# Is it possible to 'Copy and Paste' on the Kindle Paperwhite?



## minniemouse00 (Jul 3, 2010)

One feature I liked about my kindle Keyboard is that you can highlight text by selecting it using the 5-way controller and then hitting the space bar to automatically enter it into the search bar.  Now using the PaperWhite, if I want to look up instances of a character or phrase in a book (that doesn't have x-ray) I have to type it manually into the search bar.
Anyone know a work around for this?
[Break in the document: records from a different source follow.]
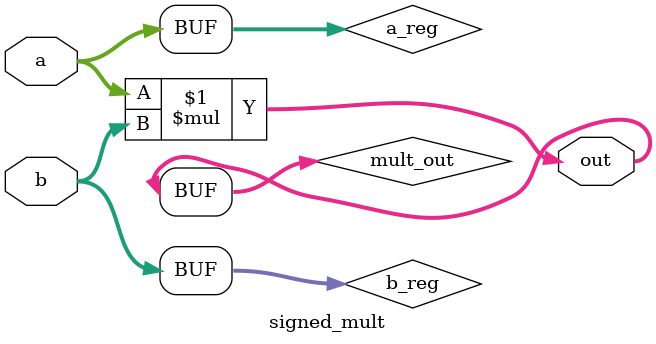
<source format=v>
module signed_mult (a, b, out);

	output 		[17:0]	out;
	input signed	[8:0] 	a;
	input signed	[8:0] 	b;

	reg			[8:0] 	a_reg;
	reg	signed	[8:0] 	b_reg;
	reg	signed	[17:0]	out;

	wire 	signed	[17:0]	mult_out;

	assign mult_out = a_reg * b_reg;

	always@ *
	begin
		a_reg <= a;
		b_reg <= b;
		out <= mult_out;
	end

endmodule
</source>
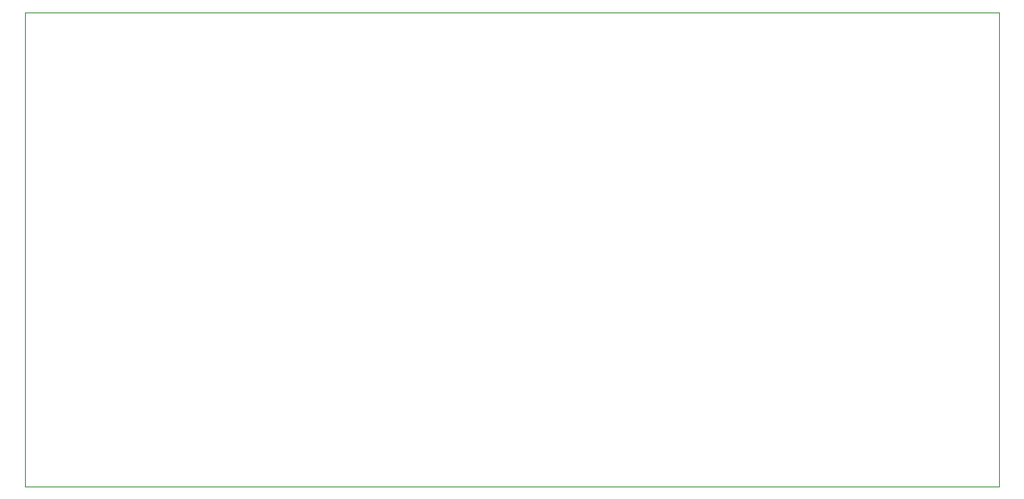
<source format=gbr>
%TF.GenerationSoftware,KiCad,Pcbnew,(6.0.7)*%
%TF.CreationDate,2022-09-12T17:06:16+03:00*%
%TF.ProjectId,io-breakout,696f2d62-7265-4616-9b6f-75742e6b6963,rev?*%
%TF.SameCoordinates,Original*%
%TF.FileFunction,Profile,NP*%
%FSLAX46Y46*%
G04 Gerber Fmt 4.6, Leading zero omitted, Abs format (unit mm)*
G04 Created by KiCad (PCBNEW (6.0.7)) date 2022-09-12 17:06:16*
%MOMM*%
%LPD*%
G01*
G04 APERTURE LIST*
%TA.AperFunction,Profile*%
%ADD10C,0.100000*%
%TD*%
G04 APERTURE END LIST*
D10*
X85090000Y-113030000D02*
X184150000Y-113030000D01*
X85090000Y-64770000D02*
X85090000Y-113030000D01*
X184150000Y-64770000D02*
X85090000Y-64770000D01*
X184150000Y-113030000D02*
X184150000Y-64770000D01*
M02*

</source>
That's really the only thing I miss coming from the KK to the KPW 

-Minnie.


----------



## Morf (Nov 18, 2010)

I've not found any way of doing this either.


----------



## GBear (Apr 23, 2009)

Sorry, I can't help you, but I'm really glad to learn about this feature on my KK - I've always typed the word and grumbled while doing so!

Thank you!


----------



## Morf (Nov 18, 2010)

Since nobody's replied with a way of doing it, I've sent an email to [email protected] requesting they add the facility - suggest you do the same (amazon.com if that's more appropriate).


----------



## minniemouse00 (Jul 3, 2010)

Morf said:


> Since nobody's replied with a way of doing it, I've sent an email to [email protected] requesting they add the facility - suggest you do the same (amazon.com if that's more appropriate).


Thanks for the suggestion. I just emailed them. Maybe if enough people email them, it's something they could add with a future update.


----------